Succession planning takes more than a few months
Five out of six entrepreneurs believe a transition process can be completed in two years or less, according to a 2017 BDC survey. Yet according to experts, a transition can take up to five years to complete and, in the case of a family business, as many as ten, depending on the company’s size and complexity.
Creating a succession plan is a proven way to help minimize turbulence while transitioning the business from one generation to another.
Your children might be in their 20s and you don’t see them taking over until they are 30, but that’s not a reason to put off succession planning in the coming years, Snell advises.
Having a plan in place will ensure the details of the sale have been discussed with your bank. It will also give you time to do estate and tax planning, Snell says. You will also need to ensure that the new family CEO is ready to take over, she says.
5 tips to get started with family succession planning
Baby boomers are the primary owners of Canadian businesses. A significant number are still lagging in family succession planning because they don’t see themselves retiring or their health failing, says Snell, who specializes in family succession planning.
The following five tips can help get the process going.
1. Start the conversation
Make sure that your son or daughter wants to take over the family business. “It’s the rest of their career and life that you are asking them to devote to this company,” Snell notes. “It can happen that adult children don’t really want the job, but do it anyway, and that leaves the parents in a leadership role.”
2. Don’t let it get personal
Family succession can bring out underlying conflict and spill into personal lives. Get professional help, such as a mediator, if needed. “It’s a pretty serious conversation, hence why we suggest that it be mediated in a business setting, to manage all expectations,” Snell advises.
Family counselling may also be needed to help parents let go of their business. “It gets to be quite emotional because this is their legacy they’re talking about. It’s what they have spent decades building. It can take a lot of time to finally come to a comfortable decision on everything.”
3. Your kids may have a different vision
How will your child or children make the company grow once they take over? What do they want to achieve? Your company may go in a new direction to grow, and you may or may not agree with the decision. “It’s not just about continuing the vision of your father or mother,” Snell says.
4. Say No to a family discount
Your sale price should be fair market value, even if you’re selling to your child or children.

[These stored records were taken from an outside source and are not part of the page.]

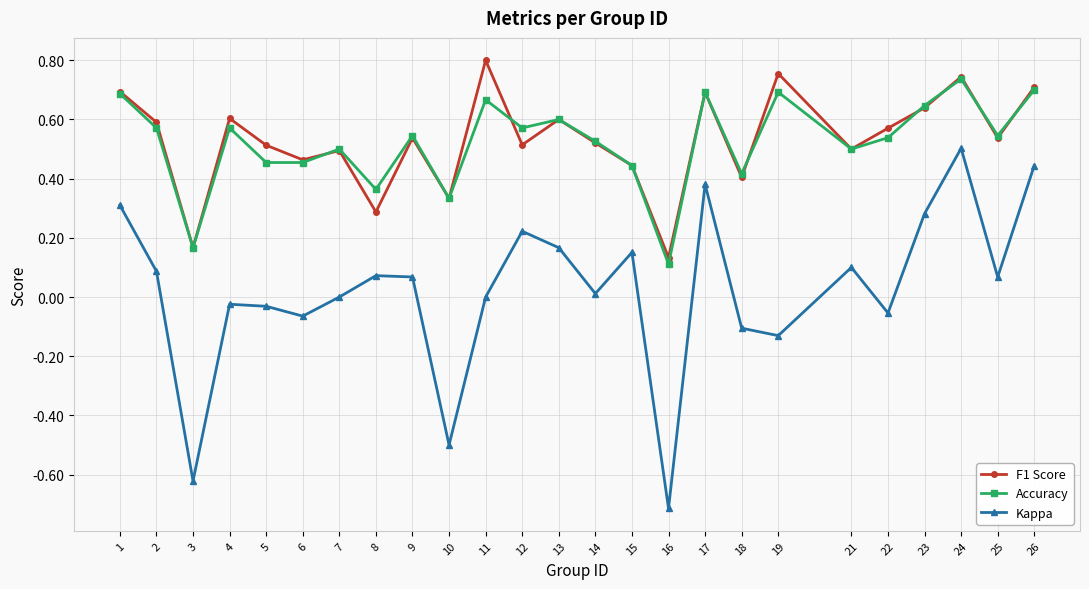

Where is the first local maximum for Accuracy?

4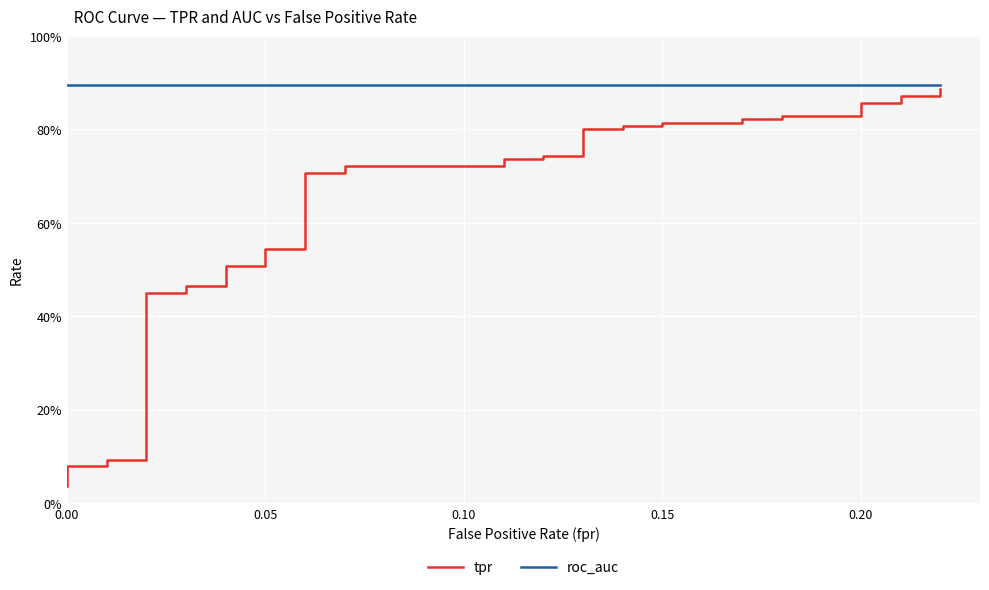

True or false: roc_auc has more than 0 interior local peaks.

False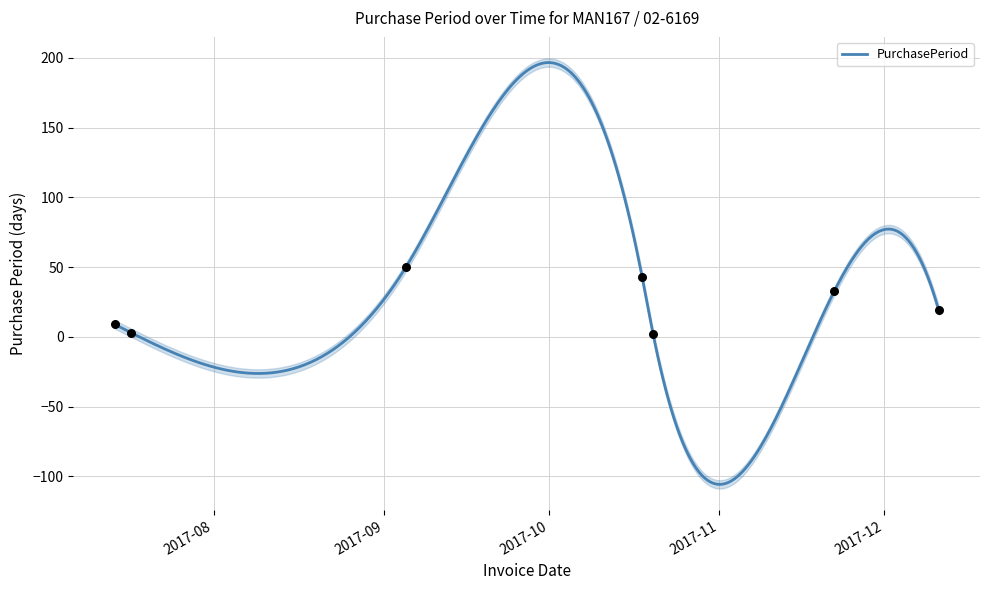

Which has a higher value, 2017-10-18 or 2017-07-17?

2017-10-18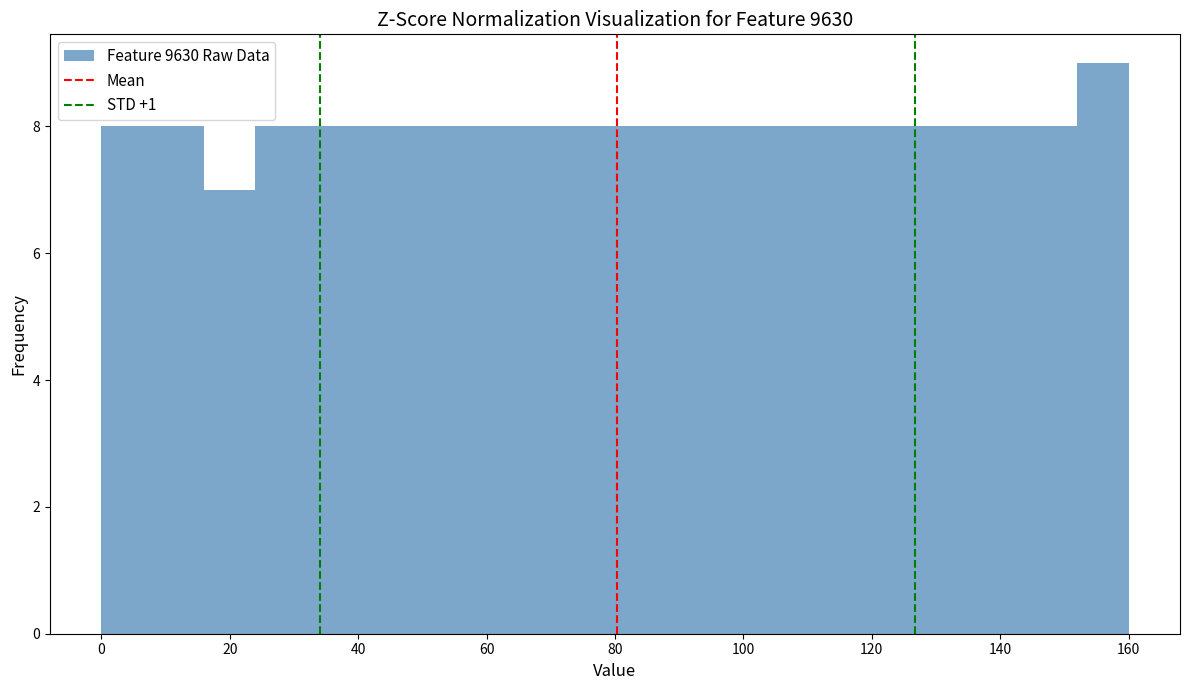

How tall is the bar that spans 88 to 96 on the x-axis? The values are not printed on the chart, so give them approximately, as read against the axis.

8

It shouldn’t be sold at a discount because the money is usually needed for retirement, Snell says. ”The only difference is that you might set it up so that you will be paid over many years instead of getting a lump sum.”
5. Respect the new family CEO
The new boss is not the old boss. “Ideally, if you have done succession planning correctly, you should step away entirely,” Snell says. By staying on either as board chair or in some other capacity, it still allows for meddling and can prevent growth from occurring under the new generation’s decisions. Your family successor may redefine the CEO role and that’s something you need to accept.

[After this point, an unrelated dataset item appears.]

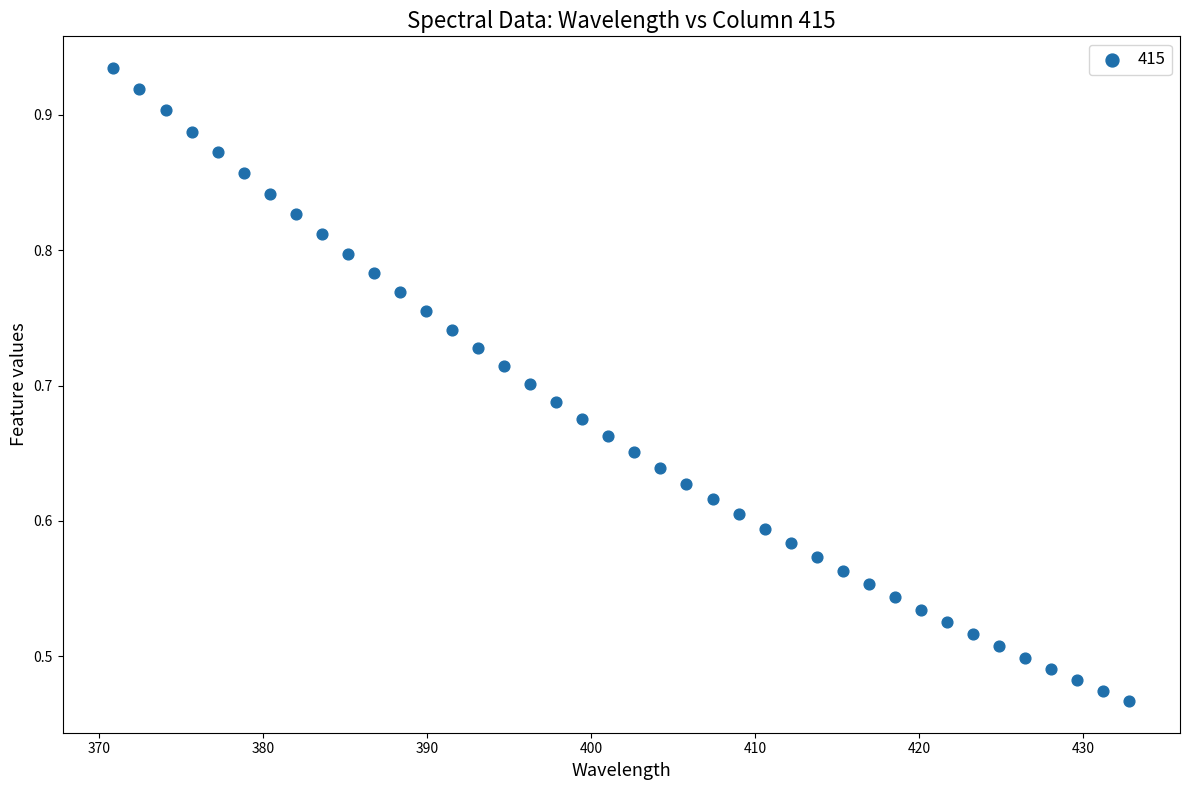

What is the range of X values (max minus min)?

61.9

Prepare your son or daughter to the best of your ability and then have faith and confidence in their decisions.
Also on your to-do list
Snell says it’s important your human resources department is ready to bring on other members of your senior management team to work with the new family CEO. Some of the senior management staff may retire with you, leaving positions to fill.
Your HR team can also help your successor(s) prepare to take over the company. Does your child or children need to take any course to lead the business? Do they need mentoring or to shadow an employee to learn more. “If your successor needs a lot of development that could take another year,” Snell notes.
Not enough buyers
Snell says in a number of cases, there is no family succession. The result is that businesses will end up closing or selling to foreign owners to remain open.

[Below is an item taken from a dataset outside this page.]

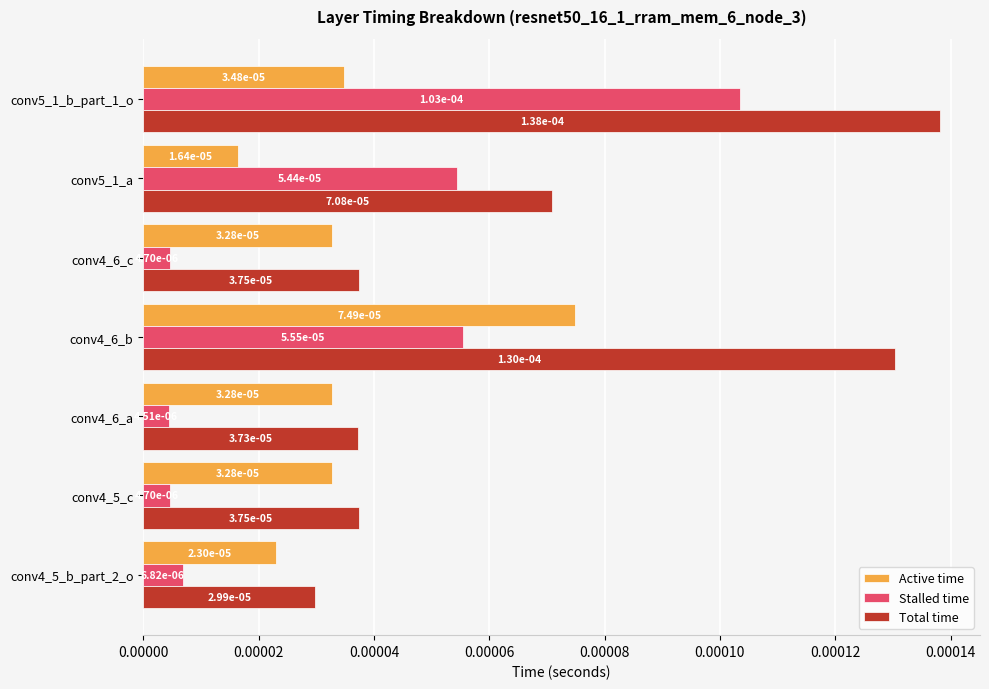

At how many categories does at least one series exceed 0?

7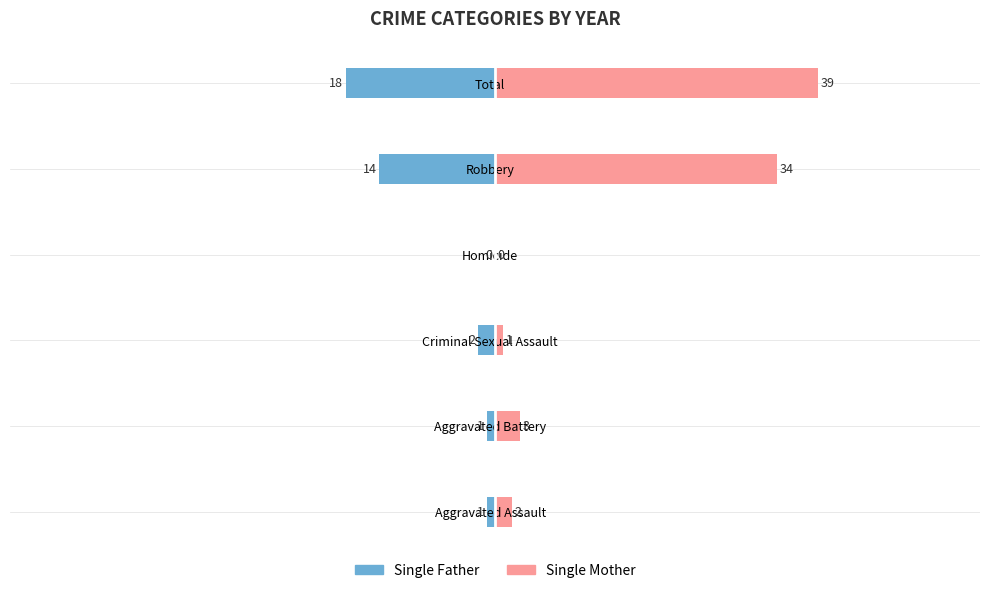

Reading right to left, what are all the values shown in this chart?

Single Father: -18	-14	0	-2	-1	-1
Single Mother: 39	34	0	1	3	2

“It’s terribly sad,” she says. “It’s a job loss, it’s a resource loss, it’s a brain drain, a knowledge loss and it has a financial impact.”
Almost 60% of Canada’s small and mid-sized business owners are aged 50 or older, nearly double the proportion of the overall workforce, indicated the 2017 BDC study.
Four out of 10 entrepreneurs are likely to leave their businesses in the coming years, the study indicated. Of these, only a quarter expect to transfer the business to a family member, while more than half intend to sell or transfer their business to someone outside their family. Just one in five expects to wind down the business and sell its assets.